## Text section
* * * *

Welcome to Pluripotent — it’s Friday, July 31st, and I’ve just finished binge watching the first five episodes of HBO’s I’ll Be Gone in the Dark. Feel free to interrupt said binge-watching by sending tips through direct message and following me @chasepurdy.
NEW YORK — The US Department of Agriculture (USDA) and the US Food and Drug Administration (FDA) this week held and released a webinar detailing their cooperative effort to regulate cell-cultured meat. All said, it’s a 20-minute rehashing of information people already know. Still, it left open an important question for cultured meat companies.
Who exactly will be in the room at what is called “time of harvest”?
Representing the FDA in the webinar was Jeremiah Fasano, a consumer safety officer who specializes in biotechnology within the agency’s Center for Food Safety and Applied Nutrition. As described by Fasano, the time of harvest is the moment at which the FDA will hand much of its oversight responsibilities to the USDA.
This is an important step, in which the cultured cells are removed from the controlled and sterile cell-culture environment, are no longer maintained in a living state, and are subjected to conventional food processing methods.
For some in the space, this explanation did not provide a clear sense of exactly what regulation might look like. Will USDA be present when living cells are harvested from a physical bioreactor? During the point in which raw ingredients are combined to create a finished product? Or when the product is ready for packaging?
Think of it through the lens of a relatively simple processed food product, something like a chicken nugget. Will the USDA be interested in the paste-like tissue being pulled from the bioreactor? Or the product once it’s been assembled into a nugget? Both?

* * * *

## Check your understanding
1) Answer these about the cultured-meat newsletter:
(a) Which two federal agencies held and released the webinar?
(b) How long is the webinar?
(c) Who represented the FDA in the webinar?
2) Which organizations, agencies and agency offices does the cultured-meat newsletter name? List them all.
3) Can you carry the cultured-meat newsletter forward from its last line?

* * * *

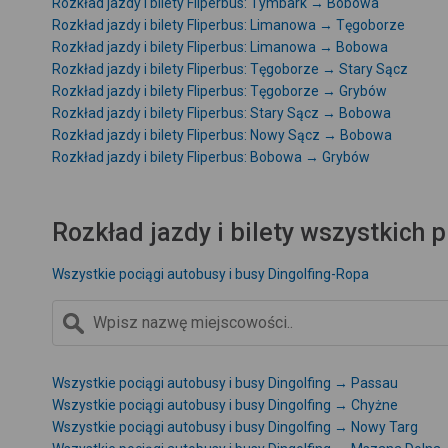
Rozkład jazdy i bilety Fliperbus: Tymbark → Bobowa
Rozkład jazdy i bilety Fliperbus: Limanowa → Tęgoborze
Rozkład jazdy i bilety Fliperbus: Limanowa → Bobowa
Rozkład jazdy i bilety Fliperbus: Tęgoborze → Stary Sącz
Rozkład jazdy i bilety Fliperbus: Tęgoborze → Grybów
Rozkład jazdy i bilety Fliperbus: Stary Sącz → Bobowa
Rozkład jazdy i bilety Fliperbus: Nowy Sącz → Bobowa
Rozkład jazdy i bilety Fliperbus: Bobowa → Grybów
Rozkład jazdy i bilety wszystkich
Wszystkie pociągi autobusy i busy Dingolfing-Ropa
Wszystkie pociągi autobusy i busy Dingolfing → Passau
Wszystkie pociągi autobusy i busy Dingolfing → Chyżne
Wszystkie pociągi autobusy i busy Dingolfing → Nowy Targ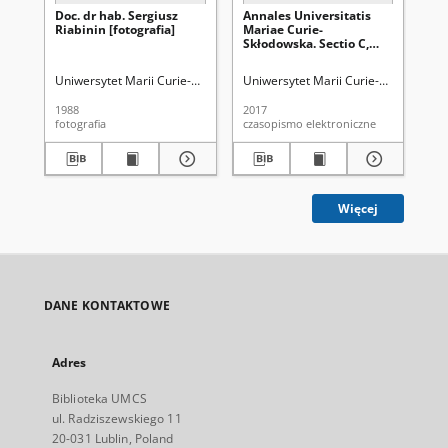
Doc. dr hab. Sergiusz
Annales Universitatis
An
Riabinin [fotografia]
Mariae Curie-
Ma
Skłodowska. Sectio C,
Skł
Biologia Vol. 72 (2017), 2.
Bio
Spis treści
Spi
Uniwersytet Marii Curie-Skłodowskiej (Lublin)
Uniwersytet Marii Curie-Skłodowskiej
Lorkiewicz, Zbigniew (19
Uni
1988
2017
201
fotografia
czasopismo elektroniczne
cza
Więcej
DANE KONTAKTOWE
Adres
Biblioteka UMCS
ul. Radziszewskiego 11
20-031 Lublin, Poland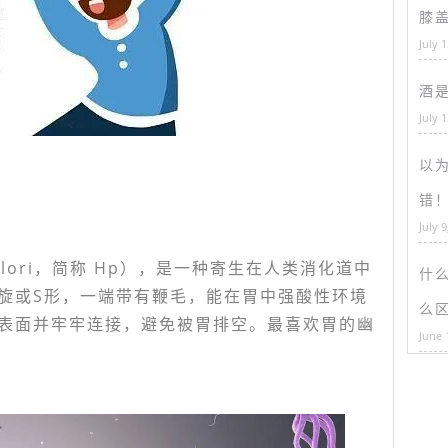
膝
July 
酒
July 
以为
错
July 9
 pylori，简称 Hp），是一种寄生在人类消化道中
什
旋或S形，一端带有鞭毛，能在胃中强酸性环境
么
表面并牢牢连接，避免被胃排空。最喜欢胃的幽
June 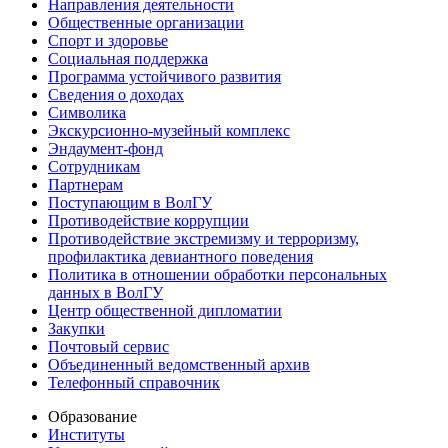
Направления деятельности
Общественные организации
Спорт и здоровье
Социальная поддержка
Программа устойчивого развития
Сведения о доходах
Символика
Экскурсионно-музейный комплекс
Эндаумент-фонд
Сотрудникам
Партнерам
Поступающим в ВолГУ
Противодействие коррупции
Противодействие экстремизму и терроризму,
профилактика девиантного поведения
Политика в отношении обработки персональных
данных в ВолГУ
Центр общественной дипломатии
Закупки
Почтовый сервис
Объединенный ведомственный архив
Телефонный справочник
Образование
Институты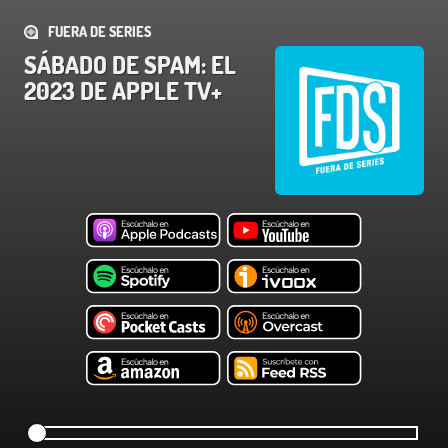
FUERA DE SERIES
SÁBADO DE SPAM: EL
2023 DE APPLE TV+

* * * *

## Results for each task
1)
(a) The US Department of Agriculture (USDA) and the US Food and Drug Administration (FDA)
(b) 20 minutes
(c) Jeremiah Fasano

2)
- HBO
- US Department of Agriculture (USDA)
- US Food and Drug Administration (FDA)
- Center for Food Safety and Applied Nutrition

3)
Finding answers to these questions will be important for logistical reasons. What if different stages of processing take place on different sites? How many hours a day will inspectors be on site — and for inspectors attuned to working a 9am to 5pm job, will the rhythm of Silicon Valley’s cultured meat companies align with that routine?
These may seem like simple questions, but it’s understandable that cultured meat companies would be eager to have them answered. After all, for years they’ve been used to operating at their own pace and on their own terms. The arrival of federal inspectors will signify a significant change in what’s expected of their operations and how they’ll be seen — literally.
In other news…
Fun to see Harvard University nutrition expert (and member of the 2015 Dietary Guidelines Advisory Committee), Dr. Frank Hu, has cell-cultured meat on his radar, per The Guardian.
Artemys Foods’ Jess Krieger chatted with Food Navigator about entering the cultured meat space and why she prefers the term ‘cultivated meat.’
As of July 31, more than 38,600 meatpacking plant workers have been diagnosed with Covid-19 across at least 392 plants, according to FERN.
Geltor raised a whopping $91.3 million to continue their work to make animal-free collagen.
David Kay of Memphis Meats discovered banana milk for the first time. A reminder that the idea was born in the halls of a big bank.